Presidenziali: da anni politica e stampa propinano analisi banali che puzzano  esclusivamente di palazzo. Il nuovo è ancor peggiore del vecchio

La frittata, dopo una settimana convulsiva, prima di quella ricreativa di tutti a casa ad ascoltare il solito noioso ripetitivo festival di Sanremo, è fatta. Non è un caso che il programma proposto al festival sia un misto tra passato e presente con vecchie canzoni, vecchi cantanti e nuove proposte. In fondo è un po' quello che è successo a Roma per l'elezione del nuovo/vecchio Presidente della Repubblica. Con tutto il rispetto necessario e doveroso è stato rieletto per la seconda volta un Presidente uscente di una certa età.

Il groviglio dei Grandi Elettori, composto prevalentemente da quarantenni e da una pattuglia di parlamentari anziani con ufficio permanente in Parlamento da almeno trent'anni, ha evidenziato la grande immaturità politica.

Gli anziani parlamentari, proponendosi garanti (saggi) delle tradizioni, sono perpetuamente incollati allo scranno; i giovani parlamentari, che dovrebbero essere il rappresentato dell'innovazione, a loro insaputa, sono invece i figuranti sostanziali del fallimento del cambiamento. Sono stati incapaci di proporre e di imporre una figura nuova, fuori e lontana dal vecchio secolo: paradossalmente il nuovo è peggiore del vecchio.

I giovani parlamentari sono il frutto di una cultura opportunistica, carrieristica e spontaneistica con scarsa formazione politica e sociale. Non bastano le intenzioni, la buona volontà, aver operato per qualche tempo in una organizzazione di base o essere parte di un partito debole. Quello che è accaduto, per il rinnovo del Presidente, ha fatto emergere la povertà culturale e politica di questa generazione. Non sono stati capaci di esprimere e dare sostanza politica ai bisogni di questa società complicata e complessa: sono soltanto il copyright di se stessi. Il problema è aperto.
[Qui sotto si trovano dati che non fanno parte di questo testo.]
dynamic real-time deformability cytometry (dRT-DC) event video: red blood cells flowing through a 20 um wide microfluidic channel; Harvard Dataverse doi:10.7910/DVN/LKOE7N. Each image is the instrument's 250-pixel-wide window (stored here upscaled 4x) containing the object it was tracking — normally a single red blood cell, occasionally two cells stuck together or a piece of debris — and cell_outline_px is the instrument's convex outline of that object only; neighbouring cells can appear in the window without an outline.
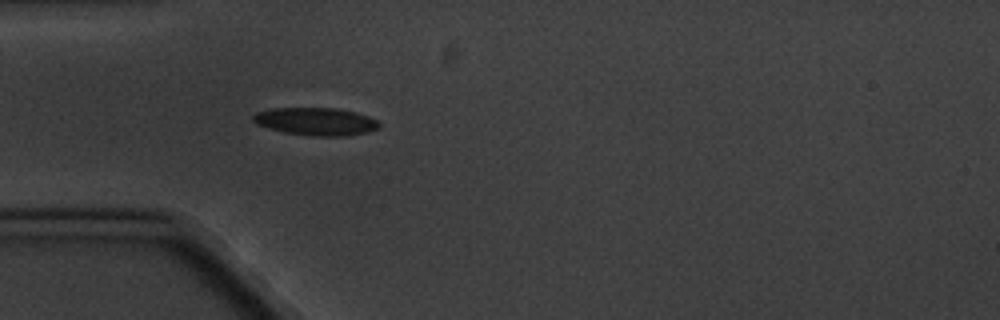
{"species": "common noctule bat (a hibernating species)", "species_latin": "Nyctalus noctula", "temperature_condition": "cold", "stored_images_in_passage": 3, "camera_frame_rate_fps": 3000, "um_per_image_px": 0.085, "animal": {"sex": "male", "body_mass_g": 20.1, "forearm_length_mm": 53.5}, "frame": {"image": 1, "passage_image": 3, "time_ms": 3.333, "image_size_px": [1000, 320], "cell_outline_px": [[380, 128], [368, 132], [348, 136], [312, 136], [284, 132], [268, 128], [256, 124], [252, 120], [252, 116], [256, 112], [272, 108], [336, 108], [368, 116], [376, 120], [380, 124]], "centroid_in_image_um": [26.83, 10.33], "position_along_channel_um": 58.2, "area_um2": 20.4}}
La questione non sta nel trovare formule istituzionali. Una classe dirigente si forma attraverso un lavoro che dura anni, non basta fare la passerella in qualche talk show, bussare in qualche tritacarne televisivo, confessare pubblicamente le proprie emozioni: se così vanno le cose, questi sono i risultati. Ieri sera, gli stessi, hanno firmato il loro fallimento.

Dopo assurdi e vacui finti colloqui unilaterali, bilaterali, trilaterali, multilaterali alla fine sono andati a chiedere la grazia al Colle, come quando si fa la scala santa per chiedere perdono per i propri peccati: " Mattarella, perdonaci per quello che ti chiediamo, ma siamo sprofondati in una grande palude, aiutaci tu".
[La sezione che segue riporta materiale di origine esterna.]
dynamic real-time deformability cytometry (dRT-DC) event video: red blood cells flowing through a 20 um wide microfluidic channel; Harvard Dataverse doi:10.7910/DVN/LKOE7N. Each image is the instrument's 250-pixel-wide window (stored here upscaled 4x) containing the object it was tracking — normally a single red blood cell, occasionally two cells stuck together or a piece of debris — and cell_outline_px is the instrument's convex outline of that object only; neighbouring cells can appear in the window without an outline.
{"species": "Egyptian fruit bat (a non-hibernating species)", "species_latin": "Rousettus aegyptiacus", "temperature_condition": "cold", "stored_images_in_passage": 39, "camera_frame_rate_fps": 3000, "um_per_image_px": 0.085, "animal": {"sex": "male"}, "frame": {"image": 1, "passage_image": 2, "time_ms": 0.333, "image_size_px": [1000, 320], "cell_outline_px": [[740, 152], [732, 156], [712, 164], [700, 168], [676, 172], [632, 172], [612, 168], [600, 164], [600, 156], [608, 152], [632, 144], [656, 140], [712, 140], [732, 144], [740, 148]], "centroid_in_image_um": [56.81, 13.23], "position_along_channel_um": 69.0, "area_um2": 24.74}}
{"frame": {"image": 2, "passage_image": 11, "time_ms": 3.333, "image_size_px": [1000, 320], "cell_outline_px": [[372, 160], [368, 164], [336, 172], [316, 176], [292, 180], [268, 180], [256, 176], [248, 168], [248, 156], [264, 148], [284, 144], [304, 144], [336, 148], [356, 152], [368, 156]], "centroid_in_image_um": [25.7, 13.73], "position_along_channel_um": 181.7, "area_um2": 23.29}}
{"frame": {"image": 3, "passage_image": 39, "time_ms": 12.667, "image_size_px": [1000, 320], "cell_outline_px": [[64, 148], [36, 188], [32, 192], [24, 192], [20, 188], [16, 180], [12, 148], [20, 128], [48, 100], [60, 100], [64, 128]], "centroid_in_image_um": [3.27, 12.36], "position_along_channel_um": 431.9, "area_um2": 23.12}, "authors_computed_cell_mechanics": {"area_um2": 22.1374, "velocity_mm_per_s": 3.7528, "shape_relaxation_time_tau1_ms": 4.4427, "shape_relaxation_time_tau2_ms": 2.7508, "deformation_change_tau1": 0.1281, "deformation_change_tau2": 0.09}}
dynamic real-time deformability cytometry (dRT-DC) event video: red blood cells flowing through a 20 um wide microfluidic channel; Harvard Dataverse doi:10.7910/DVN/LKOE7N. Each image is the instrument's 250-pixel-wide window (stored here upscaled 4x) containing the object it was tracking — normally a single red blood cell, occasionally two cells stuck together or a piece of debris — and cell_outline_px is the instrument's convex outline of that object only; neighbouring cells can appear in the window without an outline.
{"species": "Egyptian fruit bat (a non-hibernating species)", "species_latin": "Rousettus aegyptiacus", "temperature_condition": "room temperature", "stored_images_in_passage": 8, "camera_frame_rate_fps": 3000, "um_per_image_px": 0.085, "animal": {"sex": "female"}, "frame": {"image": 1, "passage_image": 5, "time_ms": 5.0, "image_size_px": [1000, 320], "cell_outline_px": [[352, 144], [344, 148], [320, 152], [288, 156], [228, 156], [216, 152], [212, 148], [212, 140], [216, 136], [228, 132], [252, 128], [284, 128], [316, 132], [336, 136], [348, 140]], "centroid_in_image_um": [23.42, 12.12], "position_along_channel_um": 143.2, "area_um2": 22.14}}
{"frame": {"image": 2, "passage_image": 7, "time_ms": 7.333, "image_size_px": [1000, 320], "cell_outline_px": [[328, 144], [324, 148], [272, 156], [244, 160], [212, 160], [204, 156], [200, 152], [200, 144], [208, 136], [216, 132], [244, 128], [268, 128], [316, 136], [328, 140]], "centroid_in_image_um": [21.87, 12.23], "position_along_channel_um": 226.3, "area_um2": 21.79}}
Settimana scorsa, prima dell'inizio delle votazioni, proprio su questo giornale online, ho usato la seguente metafora culinaria predittiva: " Il conflitto latente potrebbe impazzire come una maionese, che per essere recuperata ha bisogno della mano di un bravo chef: Mattarella".
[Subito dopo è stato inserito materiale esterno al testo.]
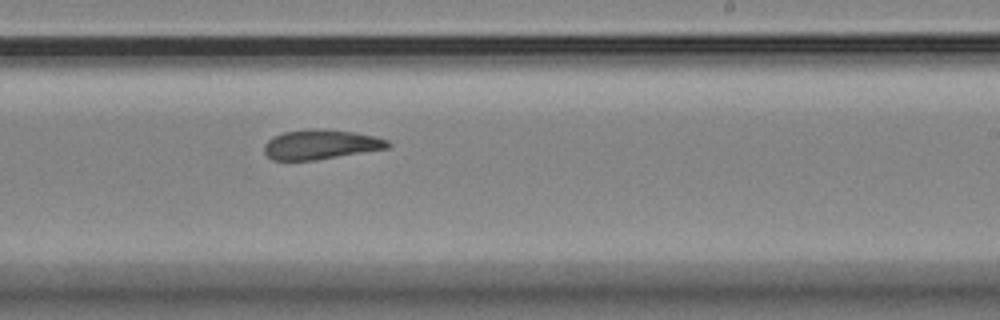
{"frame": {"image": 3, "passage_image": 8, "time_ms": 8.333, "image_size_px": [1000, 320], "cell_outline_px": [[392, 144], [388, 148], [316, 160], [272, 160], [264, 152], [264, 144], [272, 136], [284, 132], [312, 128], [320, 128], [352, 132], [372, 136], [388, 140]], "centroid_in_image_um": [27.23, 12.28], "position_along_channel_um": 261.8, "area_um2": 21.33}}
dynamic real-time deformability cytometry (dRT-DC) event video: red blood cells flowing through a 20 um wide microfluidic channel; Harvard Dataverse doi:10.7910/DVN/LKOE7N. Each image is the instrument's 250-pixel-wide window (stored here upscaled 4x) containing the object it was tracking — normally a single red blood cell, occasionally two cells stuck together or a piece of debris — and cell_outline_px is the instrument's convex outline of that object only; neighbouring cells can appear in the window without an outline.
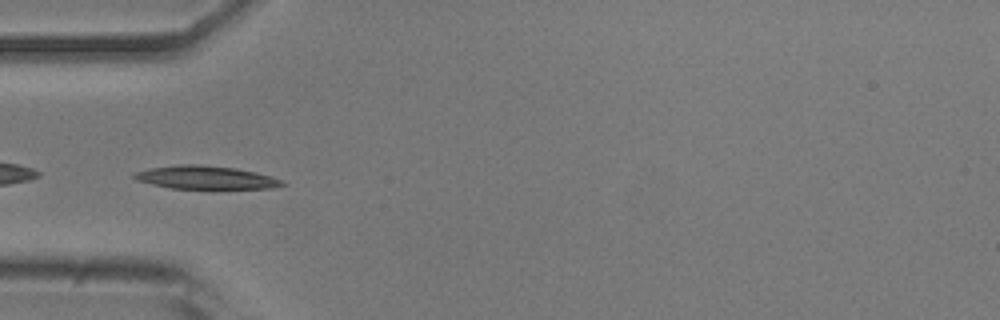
{"species": "common noctule bat (a hibernating species)", "species_latin": "Nyctalus noctula", "temperature_condition": "room temperature", "stored_images_in_passage": 52, "camera_frame_rate_fps": 3000, "um_per_image_px": 0.085, "animal": {"sex": "male", "body_mass_g": 20.5, "forearm_length_mm": 52.5}, "frame": {"image": 1, "passage_image": 16, "time_ms": 5.0, "image_size_px": [1000, 320], "cell_outline_px": [[288, 184], [272, 188], [172, 188], [152, 184], [136, 180], [132, 176], [136, 172], [148, 168], [176, 164], [200, 164], [236, 168], [256, 172], [272, 176], [284, 180]], "centroid_in_image_um": [17.51, 15.07], "position_along_channel_um": 67.5, "area_um2": 20.06}}
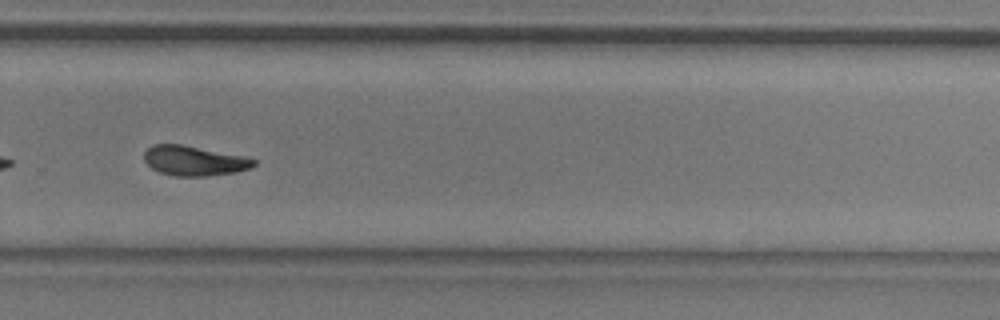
{"frame": {"image": 2, "passage_image": 35, "time_ms": 11.333, "image_size_px": [1000, 320], "cell_outline_px": [[256, 164], [252, 168], [236, 172], [204, 176], [176, 176], [160, 172], [152, 168], [144, 160], [144, 152], [152, 144], [180, 144], [244, 156], [256, 160]], "centroid_in_image_um": [16.51, 13.66], "position_along_channel_um": 313.3, "area_um2": 18.96}}
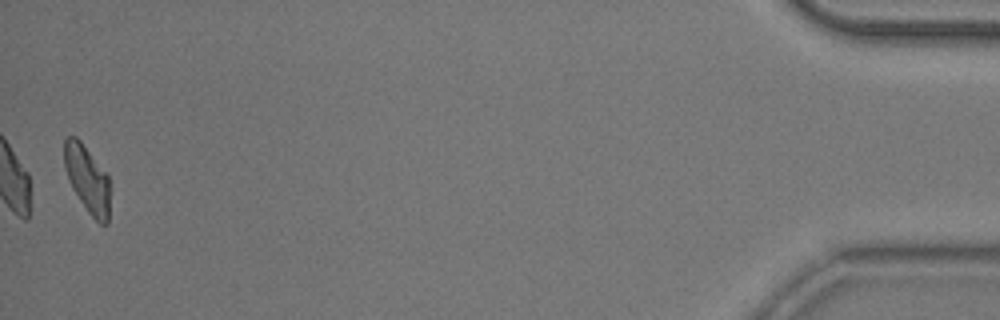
{"frame": {"image": 3, "passage_image": 51, "time_ms": 16.667, "image_size_px": [1000, 320], "cell_outline_px": [[108, 224], [100, 224], [88, 212], [72, 188], [64, 168], [64, 140], [68, 136], [76, 136], [80, 140], [108, 176]], "centroid_in_image_um": [7.38, 15.2], "position_along_channel_um": 427.8, "area_um2": 17.46}, "authors_computed_cell_mechanics": {"area_um2": 19.4786, "velocity_mm_per_s": 3.8792, "shape_relaxation_time_tau1_ms": 3.6372, "shape_relaxation_time_tau2_ms": 2.6329, "deformation_change_tau1": 0.1584, "deformation_change_tau2": 0.0841}}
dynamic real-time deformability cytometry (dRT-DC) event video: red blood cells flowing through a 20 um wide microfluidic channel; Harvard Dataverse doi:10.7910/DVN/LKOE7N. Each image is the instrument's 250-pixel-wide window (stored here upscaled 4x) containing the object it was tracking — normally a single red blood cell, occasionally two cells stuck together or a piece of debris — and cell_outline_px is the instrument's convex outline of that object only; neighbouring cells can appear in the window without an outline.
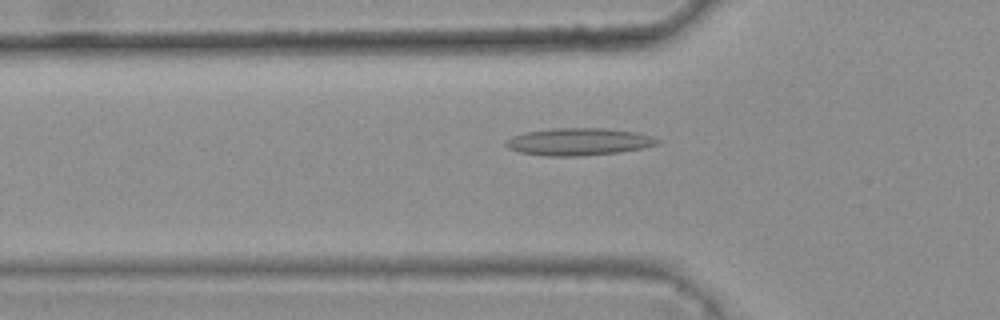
{"species": "common noctule bat (a hibernating species)", "species_latin": "Nyctalus noctula", "temperature_condition": "warm", "stored_images_in_passage": 47, "camera_frame_rate_fps": 3000, "um_per_image_px": 0.085, "animal": {"sex": "female", "body_mass_g": 25.1}, "frame": {"image": 1, "passage_image": 17, "time_ms": 5.333, "image_size_px": [1000, 320], "cell_outline_px": [[660, 140], [656, 144], [640, 148], [620, 152], [580, 156], [544, 156], [520, 152], [508, 148], [504, 144], [512, 136], [524, 132], [552, 128], [604, 128], [636, 132], [652, 136]], "centroid_in_image_um": [49.15, 12.04], "position_along_channel_um": 76.6, "area_um2": 24.04}}
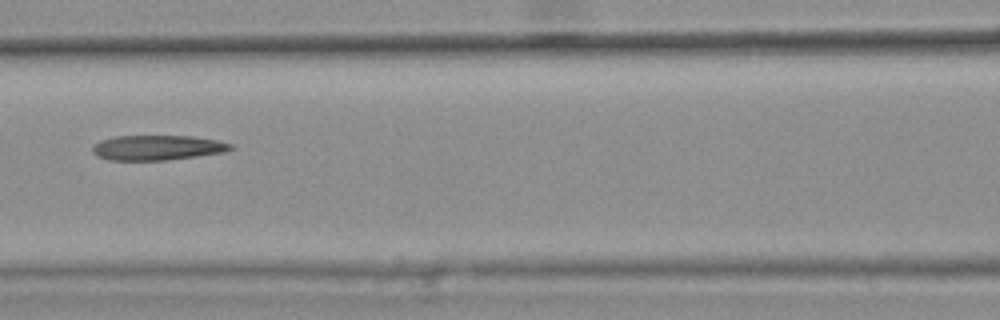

Così è accaduto. Ma non serve possedere capacità scaramantiche, sensitive o politologiche per ipotizzare quello che può accadere, basta guardare con occhio miope la foto del palazzo.

Ma non soltanto l'attuale rappresentanza parlamentare ha dimostrato i suoi limiti, non solo, sullo stesso terreno c'è anche una classe dominante dell'informazione. Da anni questa classe dominante dell'informazione occupa schermi, network e propina analisi superficiali, ridondanti che puzzano esclusivamente di palazzo.

Roma è piena di palazzi, di strade, di angoli affascinanti che ammaliano e ti invogliano ad attaccarti al paracarro più vicino. A Roma, città del potere, le giornate sono scandite dal suono delle campane di festa, dalla primavera perpetua, dalle auto nere, ma non dal timbro del cartellino, dal suono del campanello.

Il conservatorismo e l'angoscia del nuovo inibiscono le molteplicità del bello, del possibile e del fare. Solo se c'è cambiamento, come nel divenire di Eraclito, la democrazia è viva.